2.8 g of the nonvolatile solute sucrose (C12H22O11) is added to 517 g of water at 25oC. What will be the partial pressure of the water vapor over this solution?
Isn't partial pressure =
P = Po*Xo ?
So convert g of solvent to mole fraction and multiply by the normal vapor pressure of the solvent. Post your work if you get stuck.
So 2.8 converted to mols and then divided by 517? And multiplied by 25oC?
No.
mole fraction of solvent =
moles solvent/(moles solvent + moles solute)
To find the partial pressure of water vapor over the solution, we need to use Raoult's law. According to Raoult's law, the partial pressure of a solvent in a solution is equal to the vapor pressure of the pure solvent multiplied by its mole fraction in the solution.
First, we need to determine the mole fraction of water in the solution.
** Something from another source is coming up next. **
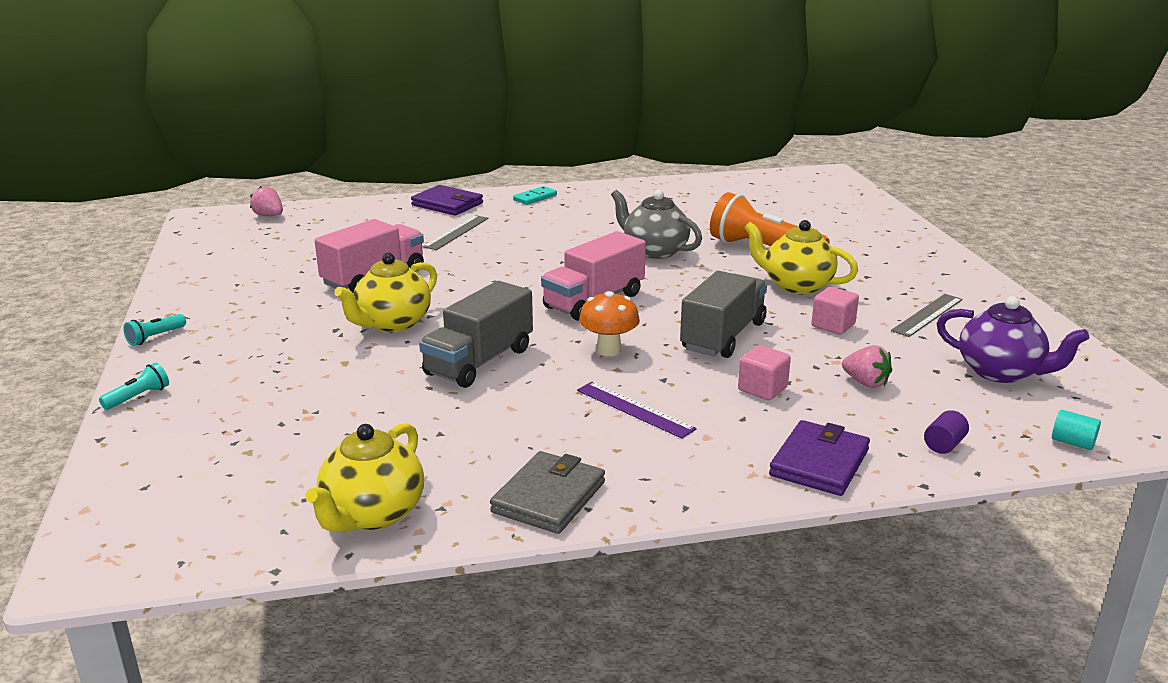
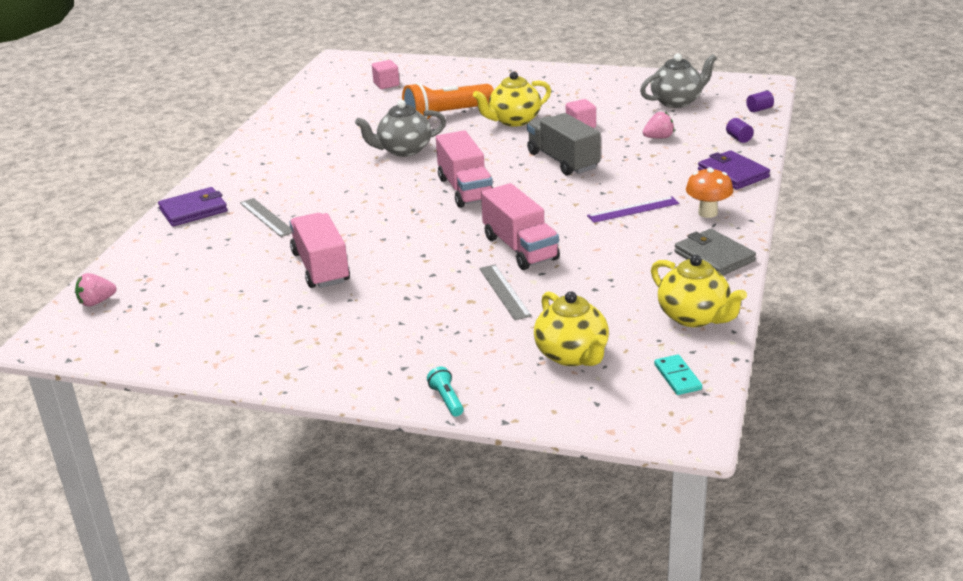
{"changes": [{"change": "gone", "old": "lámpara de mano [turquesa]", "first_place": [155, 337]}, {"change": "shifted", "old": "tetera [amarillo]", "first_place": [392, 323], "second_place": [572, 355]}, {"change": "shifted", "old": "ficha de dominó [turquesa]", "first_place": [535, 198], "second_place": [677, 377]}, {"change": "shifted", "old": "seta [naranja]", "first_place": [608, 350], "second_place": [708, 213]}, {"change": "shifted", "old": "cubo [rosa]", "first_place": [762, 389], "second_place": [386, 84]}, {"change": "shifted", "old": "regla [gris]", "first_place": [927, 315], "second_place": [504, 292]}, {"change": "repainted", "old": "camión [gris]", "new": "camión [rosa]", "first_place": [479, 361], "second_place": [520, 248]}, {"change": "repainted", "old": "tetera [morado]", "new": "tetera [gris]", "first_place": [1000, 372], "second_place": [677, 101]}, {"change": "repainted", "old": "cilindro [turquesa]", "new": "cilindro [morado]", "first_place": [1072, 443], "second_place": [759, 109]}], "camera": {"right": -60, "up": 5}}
To find the mole fraction, we need to calculate the moles of sucrose and water in the solution.
The molar mass of sucrose (C12H22O11) is:
12(12.01 g/mol) + 22(1.01 g/mol) + 11(16.00 g/mol) = 342.34 g/mol
Given that the mass of sucrose is 2.8 g, we can calculate the moles of sucrose:
moles of sucrose = mass of sucrose / molar mass of sucrose
moles of sucrose = 2.8 g / 342.34 g/mol
Next, we need to calculate the moles of water:
moles of water = mass of water / molar mass of water
moles of water = 517 g / 18.02 g/mol
Now, we can calculate the mole fraction of water:
mole fraction of water = moles of water / (moles of water + moles of sucrose)
After finding the mole fraction of water, we need to find the vapor pressure of pure water at 25°C. For this, we can consult a reference source or use the Clausius-Clapeyron equation.
Finally, we can calculate the partial pressure of water using Raoult's law:
partial pressure of water vapor = mole fraction of water * vapor pressure of pure water
Once you find the mole fraction of water and the vapor pressure of pure water, you can multiply them to find the partial pressure of the water vapor over the solution.